His face crinkled, pleased, as he readjusted to face me. “So when’s the Charlotte move?”

“Ask me after I finalize the divorce,” I sighed. “Then it depends on the kids’ school.”

“That makes sense.” He nodded, fidgeting with a tag on the pillow as his eyes darted up to the ceiling. “I know it’s crazy I’m even bringing this up, but I could live somewhere other than LA, like, eventually. Please don’t freak out. I’m just… stating an independent fact.”

I propped myself up. “How would you still act or do Beverly Blonde if you left LA?”

“Look, I’d never say this to my agent, but I have this fantasy of going back to school. Part of me’s always wanted to work with kids, which is a stupid cliché, I know.”

“That’s not stupid. From what I’ve seen, you’re great with them.”

“Might be tricky with my prior employment. I think most people would look at me the way your sister did.” It was the first time he’d mentioned her since the call with the kids.

I groaned, rolling my eyes. “Jenny’s never approved of any guy I like, but admittedly my record’s not exactly stellar. She’ll warm up once she meets you in person.”

“She’s your big sister. She should be protective.”

“I guess she’s just used to doing the ‘mom’ stuff for me, you know? Like, she packed my lunch every morning until she graduated high school. She was the one who took me shopping when I outgrew my clothes.”

“It must be nice, having family who loves you like that.”

“She can take it to extremes though. After my accident, she felt so guilty about not being in the car that she spent the rest of my senior year with me, made sure I got to every final exam. Hell, she’d have written my term papers if I’d let her.

When our dad got sick, I think it finally broke her, so she just…

ran. I understood, I didn’t fault her, but she’s been trying to make up for mistakes I don’t even blame her for ever since. ”

“Like how? By staying with the kids?”

“I mean, I wouldn’t even have the kids without her.” I swallowed, my mouth beyond dry now. “When Arjun died, I was basically catatonic.”

Shawn inhaled, not nodding, not responding, both of us letting it lie.

“Jenny and Barnes had never meshed, but he was terrified he couldn’t leave me alone,” I continued, the shame clawing through my voice.

“She rushed down and two weeks later she offered us her eggs. She hated Barnes, but she knew me better than anyone. She understood having kids would be the only thing that saved me. She always said she didn’t want her own, but…

some days I wonder if she just convinced herself of that because she already raised me. ”

“Sounds like guilt might run in the family,” Shawn said softly, brushing my hair back.

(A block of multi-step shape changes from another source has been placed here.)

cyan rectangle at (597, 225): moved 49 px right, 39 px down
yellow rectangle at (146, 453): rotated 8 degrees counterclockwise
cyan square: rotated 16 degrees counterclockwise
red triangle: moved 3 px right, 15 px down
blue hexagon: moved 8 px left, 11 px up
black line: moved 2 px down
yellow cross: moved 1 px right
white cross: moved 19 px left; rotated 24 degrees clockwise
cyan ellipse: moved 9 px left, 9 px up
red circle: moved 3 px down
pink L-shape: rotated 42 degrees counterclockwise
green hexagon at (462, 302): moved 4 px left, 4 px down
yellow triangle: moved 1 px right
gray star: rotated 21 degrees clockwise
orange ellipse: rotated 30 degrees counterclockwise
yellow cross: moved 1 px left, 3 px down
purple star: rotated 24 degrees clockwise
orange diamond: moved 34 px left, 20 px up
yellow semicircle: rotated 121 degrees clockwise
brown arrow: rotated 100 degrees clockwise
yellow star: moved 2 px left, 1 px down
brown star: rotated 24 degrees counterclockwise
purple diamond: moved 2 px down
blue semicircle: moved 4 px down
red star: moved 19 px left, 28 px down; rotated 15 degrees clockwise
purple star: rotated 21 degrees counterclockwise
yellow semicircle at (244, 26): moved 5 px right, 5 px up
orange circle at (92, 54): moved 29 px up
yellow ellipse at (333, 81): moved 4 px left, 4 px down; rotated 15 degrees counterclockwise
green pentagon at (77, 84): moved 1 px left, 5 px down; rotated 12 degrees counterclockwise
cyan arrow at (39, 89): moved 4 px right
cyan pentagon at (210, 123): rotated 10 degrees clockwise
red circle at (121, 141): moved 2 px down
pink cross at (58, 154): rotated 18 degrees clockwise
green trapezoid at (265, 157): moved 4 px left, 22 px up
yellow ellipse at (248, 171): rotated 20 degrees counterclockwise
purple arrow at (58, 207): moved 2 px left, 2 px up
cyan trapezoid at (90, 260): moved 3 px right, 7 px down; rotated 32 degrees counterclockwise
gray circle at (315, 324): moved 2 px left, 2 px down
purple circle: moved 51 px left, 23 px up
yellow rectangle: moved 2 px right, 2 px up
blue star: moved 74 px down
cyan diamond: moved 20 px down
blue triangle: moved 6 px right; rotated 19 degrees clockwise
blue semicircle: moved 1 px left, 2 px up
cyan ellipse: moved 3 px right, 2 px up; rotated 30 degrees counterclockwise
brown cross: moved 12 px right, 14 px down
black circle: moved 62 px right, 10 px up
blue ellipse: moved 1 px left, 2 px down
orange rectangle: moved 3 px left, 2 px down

“You reckon?” I laughed bitterly. “Mitch even thought his cancer was punishment for being drunk the night of my accident. He and Jenny were both positive they’d ruined my life.”

In the silence, he ran a finger along my torso, following the scars to my face. “You covered these up in the old episodes.”

I didn’t say Barnes’ name. He couldn’t be the excuse anymore. “I thought I could at least hide them, even if everyone knew they were there.”